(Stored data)
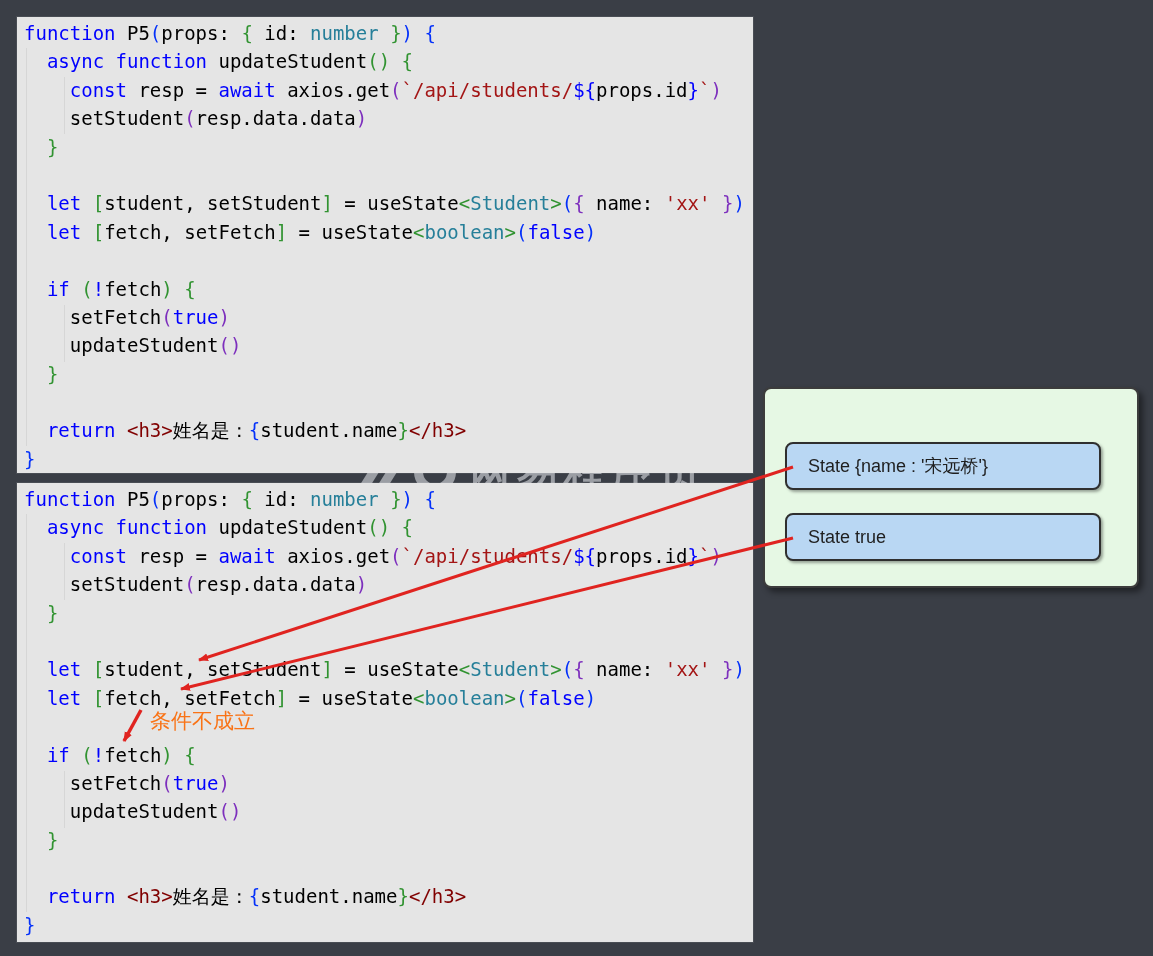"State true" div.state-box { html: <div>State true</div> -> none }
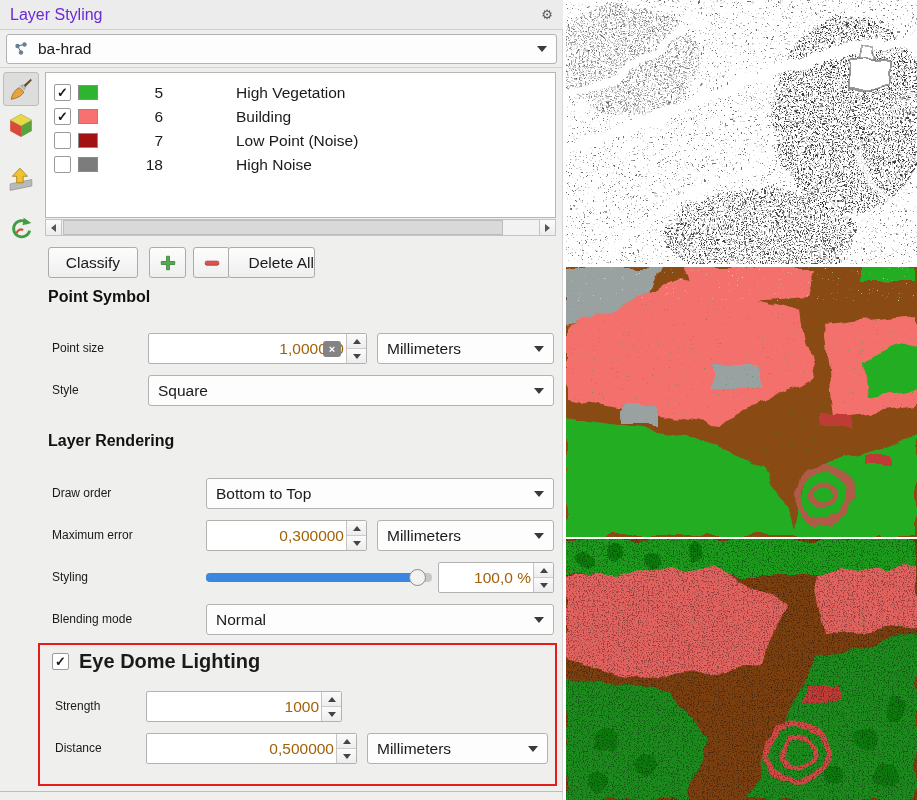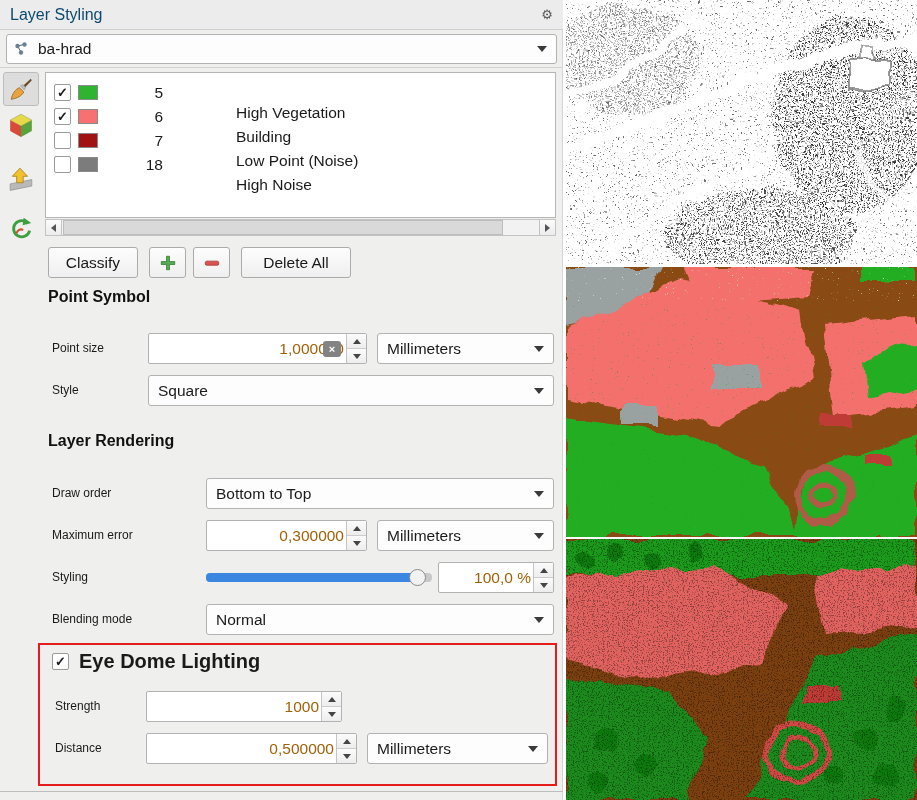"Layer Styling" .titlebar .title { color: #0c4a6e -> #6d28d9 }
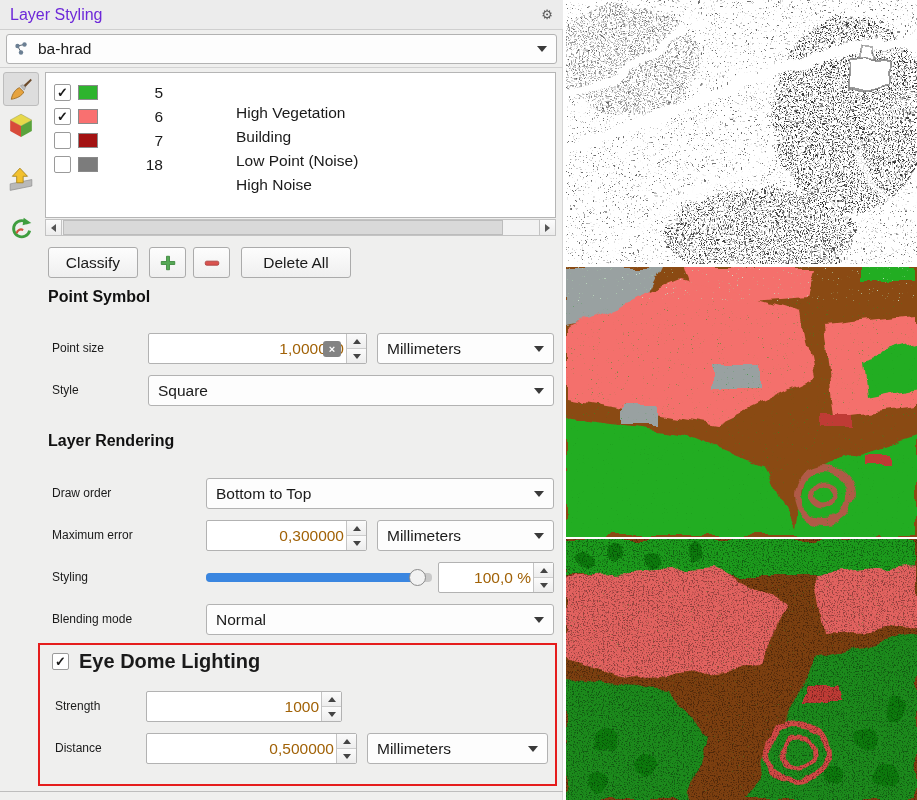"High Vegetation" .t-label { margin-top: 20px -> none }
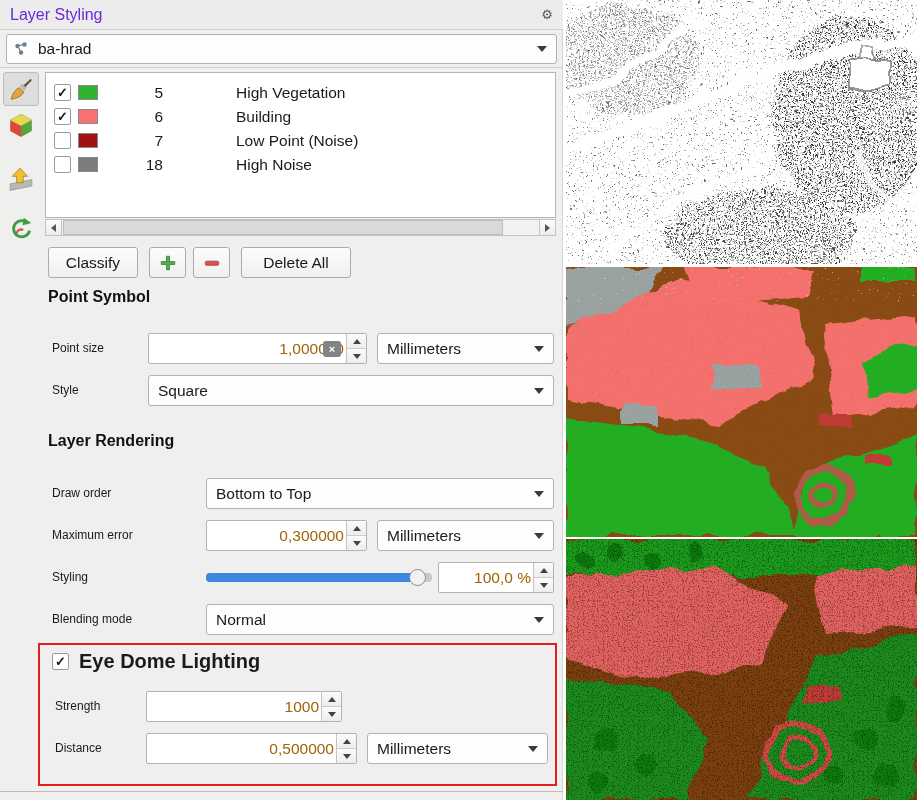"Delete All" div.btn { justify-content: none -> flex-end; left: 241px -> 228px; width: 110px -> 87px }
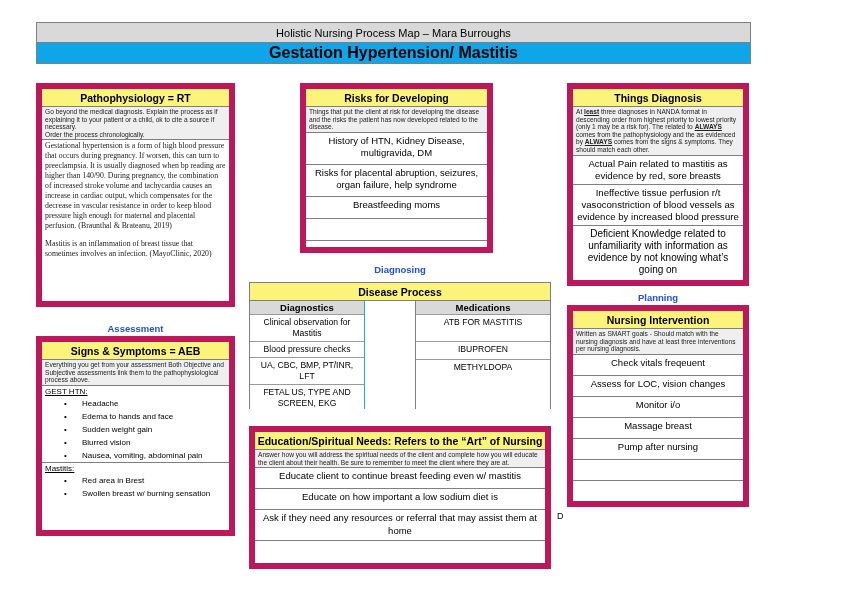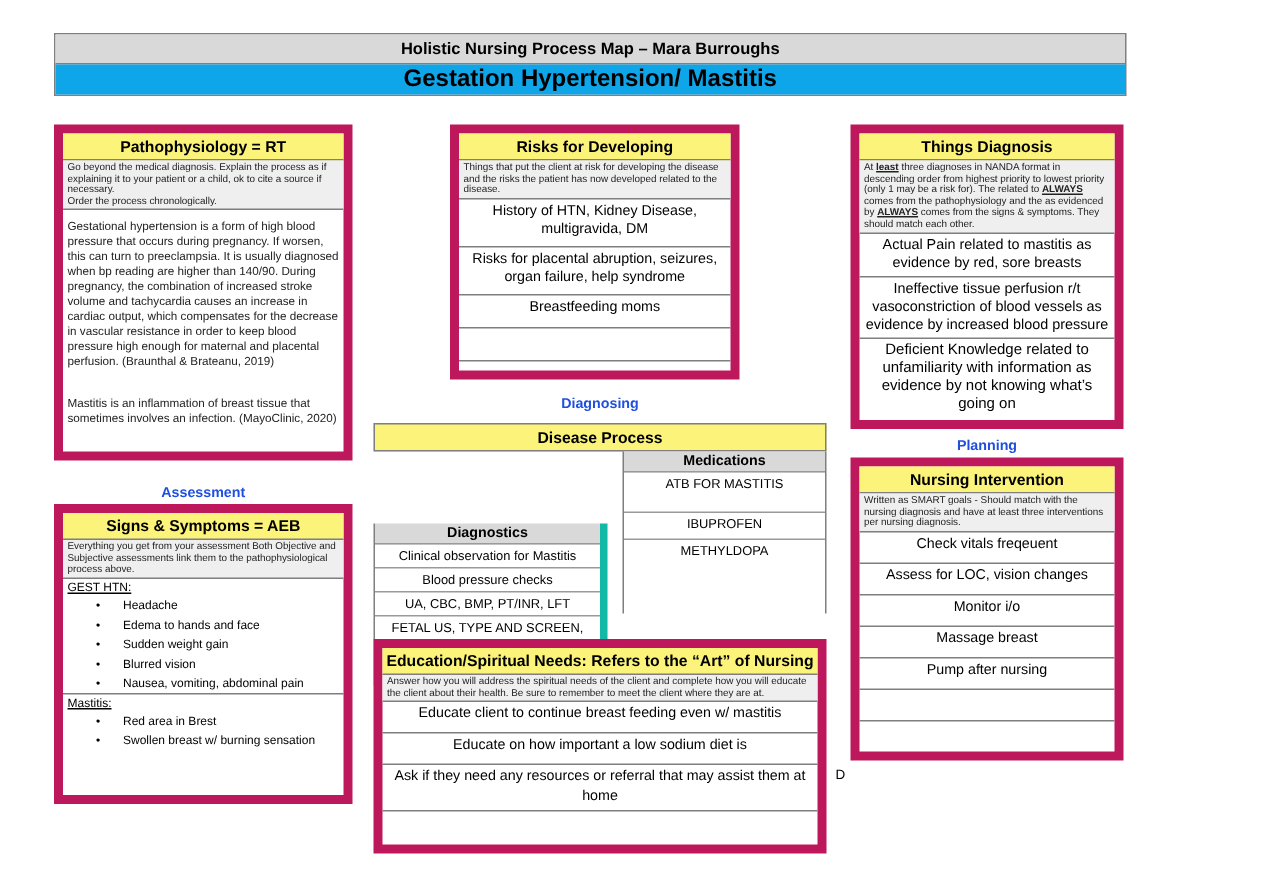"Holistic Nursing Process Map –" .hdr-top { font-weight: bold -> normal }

Exercise brief:
The data above should be repeated in full and exactly, with no pictures carried over.

Response to this exercise:
"State true" div.state-box { html: <div>State true</div> -> none }
"Layer Styling" .titlebar .title { color: #0c4a6e -> #6d28d9 }
"High Vegetation" .t-label { margin-top: 20px -> none }
"Delete All" div.btn { justify-content: none -> flex-end; left: 241px -> 228px; width: 110px -> 87px }
"Holistic Nursing Process Map –" .hdr-top { font-weight: bold -> normal }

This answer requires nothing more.